**Exercises to complete**.
1: Answer these questions about the lesson on extracting information from batches of files:
(a) From which four kinds of XML files did the previous lessons extract information?
(b) In which lesson was code used to extract the content and page number from a newspaper Alto XML?
(c) What difficulty level is given to extracting the poems from Tei files?
2: Reproduce the stretch of the lesson on extracting information from batches of files from "root_didl = tree_didl.getroot()" through "content = article.get('CONTENT')", replacing "book" with "block".
3: Decide whether each statement agrees with the lesson on extracting information from batches of files. Answer yes or no, and quote the words from the lesson that decide it.
(a) The extracted content is saved only as csv files.
(b) The example that works with Page files is marked as advanced.
(c) In lesson 7, the title and publication year were taken from the Alto file.

**Source**.
--

12. Practical lesson: Automatically extract information from a batch of files
Contents
12. Practical lesson: Automatically extract information from a batch of files¶
In the previous lessons, we have seen how we can extract information from the Alto, Didl, Tei and Page XML files. In this lesson, we will show you how you can use the codes from the previous lessons and, with a little bit of alteration, use them to automatically extract content from batches of XML files and save them as either textfiles or csv files.
We will provide the following examples:
Extract complete page content with newspaper metadata from various Alto and corresponding Didl files (basic).
Extract the poems from various Tei files and store them in seperate csv files per book (moderate).
Extract the content, including reading order, from various Page files and store the content in csv files (advanced).
Extract complete page content with newspaper metadata from various Alto and corresponding Didl files.¶
In lesson 7, we used the following code to extract the content and page number from a newspaper Alto XML and the title and publication year from the corresponding Didl file.
import xml.etree.ElementTree as ET
tree_alto = ET.parse('data/alto_id1.xml')
root_alto = tree_alto.getroot()
tree_didl = ET.parse('data/didl_id1.xml')
root_didl = tree_didl.getroot()
ns_alto = {'ns0': 'http://schema.ccs-gmbh.com/ALTO'}
ns_didl = {'dc': 'http://purl.org/dc/elements/1.1/',
'ns2': 'urn:mpeg:mpeg21:2002:02-DIDL-NS',
'ns4' : 'info:srw/schema/1/dc-v1.1' }
article_content = ""
for book in root_alto.findall('.//ns0:TextBlock', ns_alto):
for article in book.findall('.//ns0:String', ns_alto):
content = article.get('CONTENT')
article_content = article_content + content
article_content = article_content + "\n"

--

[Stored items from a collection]

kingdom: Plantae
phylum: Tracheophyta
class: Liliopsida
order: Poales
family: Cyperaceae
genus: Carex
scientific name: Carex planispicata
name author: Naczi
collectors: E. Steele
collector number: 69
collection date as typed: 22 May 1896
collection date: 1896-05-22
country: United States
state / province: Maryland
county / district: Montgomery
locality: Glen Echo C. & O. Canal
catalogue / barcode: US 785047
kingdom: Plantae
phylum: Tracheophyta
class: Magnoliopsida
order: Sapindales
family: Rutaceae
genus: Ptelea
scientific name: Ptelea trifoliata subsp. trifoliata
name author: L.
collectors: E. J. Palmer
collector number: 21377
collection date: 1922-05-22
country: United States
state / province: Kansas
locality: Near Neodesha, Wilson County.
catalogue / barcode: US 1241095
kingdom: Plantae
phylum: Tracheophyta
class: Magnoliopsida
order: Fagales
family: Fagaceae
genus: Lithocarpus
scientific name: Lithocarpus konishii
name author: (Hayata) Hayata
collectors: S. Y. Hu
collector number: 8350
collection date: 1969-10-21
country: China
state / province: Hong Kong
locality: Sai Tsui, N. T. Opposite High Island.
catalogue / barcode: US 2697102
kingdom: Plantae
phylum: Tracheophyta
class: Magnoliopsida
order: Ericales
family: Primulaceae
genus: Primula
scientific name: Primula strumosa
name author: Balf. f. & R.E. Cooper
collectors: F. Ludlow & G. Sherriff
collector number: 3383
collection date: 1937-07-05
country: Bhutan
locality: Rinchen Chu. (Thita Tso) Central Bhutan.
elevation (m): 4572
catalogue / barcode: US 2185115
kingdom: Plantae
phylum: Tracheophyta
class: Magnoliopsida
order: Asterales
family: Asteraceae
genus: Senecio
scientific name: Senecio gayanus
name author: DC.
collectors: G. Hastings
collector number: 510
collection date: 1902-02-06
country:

--

**Results for the exercise**.
1:
(a) Alto, Didl, Tei and Page XML files
(b) Lesson 7
(c) Moderate

2:
root_didl = tree_didl.getroot()
ns_alto = {'ns0': 'http://schema.ccs-gmbh.com/ALTO'}
ns_didl = {'dc': 'http://purl.org/dc/elements/1.1/',
'ns2': 'urn:mpeg:mpeg21:2002:02-DIDL-NS',
'ns4' : 'info:srw/schema/1/dc-v1.1' }
article_content = ""
for block in root_alto.findall('.//ns0:TextBlock', ns_alto):
for article in block.findall('.//ns0:String', ns_alto):
content = article.get('CONTENT')

3:
(a) No: "save them as either textfiles or csv files"
(b) Yes: "store the content in csv files (advanced)"
(c) No: "the title and publication year from the corresponding Didl file"